She wanted Ruth to be able to be herself too. To say what she wanted and to get it. But Bette had kissed her, and slept with her, and then stood in a car park and basically shouted about love at her. It had been the exact opposite of what she needed: the opposite of slow.

And it didn’t have to be.

It could all be on Ruth’s terms. She could tell Ruth they could take it slow. Let her see that Bette was ready, and that she could trust her. That she wasn’t going to fall back into bed with an ex. That it was Ruth she wanted. They could date. Ruth could just…come to dinner. Sit at the table. No pressure, no intensity, no U-Hauling, no lesbian urgency. Just two people, taking it slow.

And before Bette could think anymore about the details, could think a plan through, she was walking toward the kitchen.

Usually, when Ash cooked, there was an air of calm that surrounded her. The ease with which she could make things happen, could pull things together, was enviable. But Bette had the sense that she’d perhaps stumbled into a slightly more stressful situation than normal.

“Fuck, fuck, fuck,” Ash muttered, whisking furiously, her eyes mostly on the open book alongside her. “Fucking thicken my arse.”

Bette cleared her throat.

“Yes, I know you’re there. I can practically feel you vibrating. What’s going on? What’s happened? Is the table all right?” Ash asked, still whisking furiously at whatever was in the saucepan.

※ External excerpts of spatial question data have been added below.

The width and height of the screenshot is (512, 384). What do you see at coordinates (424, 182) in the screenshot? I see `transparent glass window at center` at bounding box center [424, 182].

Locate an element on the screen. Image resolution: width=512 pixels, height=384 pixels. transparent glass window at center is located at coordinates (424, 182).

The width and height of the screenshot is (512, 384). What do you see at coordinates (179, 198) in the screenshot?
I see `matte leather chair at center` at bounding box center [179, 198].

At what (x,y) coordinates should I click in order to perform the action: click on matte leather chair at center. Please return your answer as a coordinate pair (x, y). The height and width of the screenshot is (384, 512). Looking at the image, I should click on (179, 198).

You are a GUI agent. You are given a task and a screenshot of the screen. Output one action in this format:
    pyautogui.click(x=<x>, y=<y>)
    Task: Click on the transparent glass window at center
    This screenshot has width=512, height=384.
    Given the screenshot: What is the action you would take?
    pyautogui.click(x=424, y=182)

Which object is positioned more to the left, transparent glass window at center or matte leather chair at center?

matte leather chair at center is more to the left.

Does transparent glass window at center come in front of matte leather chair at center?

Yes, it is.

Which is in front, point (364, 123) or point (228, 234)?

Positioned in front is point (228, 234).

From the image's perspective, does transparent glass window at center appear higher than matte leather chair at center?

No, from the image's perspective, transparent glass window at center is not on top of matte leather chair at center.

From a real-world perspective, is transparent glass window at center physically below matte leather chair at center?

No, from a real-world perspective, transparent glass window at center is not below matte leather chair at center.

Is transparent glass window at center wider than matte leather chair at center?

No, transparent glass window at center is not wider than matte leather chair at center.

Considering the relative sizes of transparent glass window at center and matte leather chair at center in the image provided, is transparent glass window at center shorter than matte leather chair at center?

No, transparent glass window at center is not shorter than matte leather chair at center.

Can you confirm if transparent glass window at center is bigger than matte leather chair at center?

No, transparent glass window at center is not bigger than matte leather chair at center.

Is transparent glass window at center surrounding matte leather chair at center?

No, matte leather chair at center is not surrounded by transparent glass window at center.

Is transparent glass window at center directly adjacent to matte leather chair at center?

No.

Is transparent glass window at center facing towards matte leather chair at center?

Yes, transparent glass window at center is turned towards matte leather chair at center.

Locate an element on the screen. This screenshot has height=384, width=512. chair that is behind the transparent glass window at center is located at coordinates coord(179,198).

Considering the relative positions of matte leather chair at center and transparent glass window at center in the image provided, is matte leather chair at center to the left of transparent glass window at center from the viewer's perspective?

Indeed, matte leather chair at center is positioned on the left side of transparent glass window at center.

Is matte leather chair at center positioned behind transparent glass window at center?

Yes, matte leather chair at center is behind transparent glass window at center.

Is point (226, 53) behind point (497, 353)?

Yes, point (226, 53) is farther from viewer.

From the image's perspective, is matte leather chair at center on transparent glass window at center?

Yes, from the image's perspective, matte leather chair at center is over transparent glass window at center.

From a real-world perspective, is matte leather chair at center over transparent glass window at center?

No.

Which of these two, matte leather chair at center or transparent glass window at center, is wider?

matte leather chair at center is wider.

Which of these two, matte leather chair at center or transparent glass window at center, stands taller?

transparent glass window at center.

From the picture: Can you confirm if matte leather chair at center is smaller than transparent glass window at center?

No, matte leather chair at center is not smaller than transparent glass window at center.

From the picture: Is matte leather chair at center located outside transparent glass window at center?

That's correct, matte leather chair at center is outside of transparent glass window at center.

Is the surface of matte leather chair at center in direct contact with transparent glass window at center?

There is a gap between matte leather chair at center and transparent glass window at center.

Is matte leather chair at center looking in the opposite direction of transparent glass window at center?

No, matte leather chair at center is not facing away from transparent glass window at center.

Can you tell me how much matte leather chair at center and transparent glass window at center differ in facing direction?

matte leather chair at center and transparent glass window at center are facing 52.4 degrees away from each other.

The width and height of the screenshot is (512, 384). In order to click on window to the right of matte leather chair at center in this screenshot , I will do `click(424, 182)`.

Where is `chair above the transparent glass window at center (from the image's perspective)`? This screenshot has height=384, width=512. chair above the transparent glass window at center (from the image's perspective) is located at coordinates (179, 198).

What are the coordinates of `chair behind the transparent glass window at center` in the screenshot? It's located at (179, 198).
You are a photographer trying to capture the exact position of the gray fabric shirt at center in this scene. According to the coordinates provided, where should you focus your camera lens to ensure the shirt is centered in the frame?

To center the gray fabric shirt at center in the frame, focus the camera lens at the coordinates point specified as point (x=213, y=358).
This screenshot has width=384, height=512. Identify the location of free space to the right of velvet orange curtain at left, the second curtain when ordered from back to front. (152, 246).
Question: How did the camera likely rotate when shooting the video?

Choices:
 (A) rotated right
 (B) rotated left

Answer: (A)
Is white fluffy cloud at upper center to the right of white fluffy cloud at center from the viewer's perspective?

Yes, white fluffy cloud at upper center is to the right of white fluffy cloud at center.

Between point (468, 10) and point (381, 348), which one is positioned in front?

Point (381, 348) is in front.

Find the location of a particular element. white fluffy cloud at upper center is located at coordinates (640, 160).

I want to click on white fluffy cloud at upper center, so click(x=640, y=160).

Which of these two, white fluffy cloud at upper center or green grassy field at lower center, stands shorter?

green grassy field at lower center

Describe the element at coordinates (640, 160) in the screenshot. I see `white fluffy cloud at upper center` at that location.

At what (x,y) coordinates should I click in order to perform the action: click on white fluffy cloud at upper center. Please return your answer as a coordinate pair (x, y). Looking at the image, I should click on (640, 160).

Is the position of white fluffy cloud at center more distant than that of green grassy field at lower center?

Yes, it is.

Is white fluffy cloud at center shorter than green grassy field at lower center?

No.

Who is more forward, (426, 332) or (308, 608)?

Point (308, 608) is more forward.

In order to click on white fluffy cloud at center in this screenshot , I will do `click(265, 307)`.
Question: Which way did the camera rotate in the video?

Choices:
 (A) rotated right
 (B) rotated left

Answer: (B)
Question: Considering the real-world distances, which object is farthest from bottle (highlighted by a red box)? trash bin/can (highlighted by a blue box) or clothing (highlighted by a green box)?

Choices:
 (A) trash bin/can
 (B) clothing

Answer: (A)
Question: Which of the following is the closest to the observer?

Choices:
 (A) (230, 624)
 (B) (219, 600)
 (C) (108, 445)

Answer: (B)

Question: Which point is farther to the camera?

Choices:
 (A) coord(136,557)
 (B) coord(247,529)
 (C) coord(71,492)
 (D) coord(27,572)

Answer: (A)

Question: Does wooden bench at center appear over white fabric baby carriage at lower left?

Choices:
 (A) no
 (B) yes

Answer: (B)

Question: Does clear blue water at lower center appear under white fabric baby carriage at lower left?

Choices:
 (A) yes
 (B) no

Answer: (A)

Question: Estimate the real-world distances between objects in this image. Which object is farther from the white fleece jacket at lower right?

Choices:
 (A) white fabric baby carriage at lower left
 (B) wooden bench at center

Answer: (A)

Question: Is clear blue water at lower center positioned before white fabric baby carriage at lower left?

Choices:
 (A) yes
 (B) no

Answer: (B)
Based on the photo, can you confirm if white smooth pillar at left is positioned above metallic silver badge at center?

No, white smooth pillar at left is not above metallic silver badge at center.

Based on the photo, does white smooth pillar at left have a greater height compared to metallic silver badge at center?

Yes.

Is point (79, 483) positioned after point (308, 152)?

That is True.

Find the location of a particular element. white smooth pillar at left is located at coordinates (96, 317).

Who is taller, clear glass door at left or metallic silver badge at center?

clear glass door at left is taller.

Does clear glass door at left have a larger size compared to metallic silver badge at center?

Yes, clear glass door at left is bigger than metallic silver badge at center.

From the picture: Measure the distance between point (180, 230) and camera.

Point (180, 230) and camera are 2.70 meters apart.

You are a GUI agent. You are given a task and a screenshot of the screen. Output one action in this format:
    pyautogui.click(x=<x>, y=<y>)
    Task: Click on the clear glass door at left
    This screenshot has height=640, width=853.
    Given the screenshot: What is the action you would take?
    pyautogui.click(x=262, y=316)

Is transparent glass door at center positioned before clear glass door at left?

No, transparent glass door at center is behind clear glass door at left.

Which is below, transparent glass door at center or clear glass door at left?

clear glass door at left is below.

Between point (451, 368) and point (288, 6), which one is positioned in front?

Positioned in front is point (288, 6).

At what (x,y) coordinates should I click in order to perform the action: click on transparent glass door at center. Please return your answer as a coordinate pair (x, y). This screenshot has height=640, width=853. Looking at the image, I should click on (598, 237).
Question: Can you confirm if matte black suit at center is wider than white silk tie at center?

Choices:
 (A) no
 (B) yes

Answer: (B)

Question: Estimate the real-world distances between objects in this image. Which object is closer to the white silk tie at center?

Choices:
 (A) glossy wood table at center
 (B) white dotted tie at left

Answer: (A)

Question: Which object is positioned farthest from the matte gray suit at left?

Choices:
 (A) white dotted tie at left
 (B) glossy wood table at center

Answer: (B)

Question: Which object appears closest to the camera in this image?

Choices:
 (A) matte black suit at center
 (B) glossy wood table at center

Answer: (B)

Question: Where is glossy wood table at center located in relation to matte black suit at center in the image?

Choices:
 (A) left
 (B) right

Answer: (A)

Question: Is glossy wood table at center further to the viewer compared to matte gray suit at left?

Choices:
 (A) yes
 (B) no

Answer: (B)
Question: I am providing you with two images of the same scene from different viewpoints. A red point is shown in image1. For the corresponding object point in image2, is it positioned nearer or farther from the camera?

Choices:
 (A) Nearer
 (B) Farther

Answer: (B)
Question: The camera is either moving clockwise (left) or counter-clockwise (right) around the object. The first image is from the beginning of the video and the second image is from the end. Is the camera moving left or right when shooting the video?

“I think I have to go and talk to Ruth,” she said, the words leaving her in a rush. “I mean, I really like her. You know that. And I think I need to tell her. Make it clear we can do it on her terms.”

Ash turned off the hob and quietly, calmly put the whisk down on the chopping board. She gripped the counter with both hands, and her head dropped forward. Predictably, the doorbell cut through the silence that had settled, echoing obnoxiously around the hall.

“Bette,” Ash began, her voice sharp and dangerous. “Are you fucking kidding me? There have been so many good moments for us to have this conversation. Weeks of good moments. But now there’s a whole salmon thing wrapped in sodding pastry in the oven and this sauce will not thicken and guests are at the door. Literally at the door. Right this second.” Ash turned, clasping her elbows behind her, as though she couldn’t quite trust herself with her own arms. “I want to shake you, you absolute idiot.”

“I’ll get the door,” Tim said, seemingly unperturbed by Ash’s outburst. Bette hadn’t even realized he was there, perched on the windowsill; between Ash’s panicked whisking and Bette’s big idea, there’d been no emotional space in the kitchen for anyone else. He took a beer from the fridge, levered the top off, kissed Ash on the cheek and stepped quietly out of the kitchen.

“I know this is bad timing to bring it up,” Bette said, apologetic. “I didn’t mean to. Truly. But I need help.”

“Right,” Ash said, sounding utterly exhausted.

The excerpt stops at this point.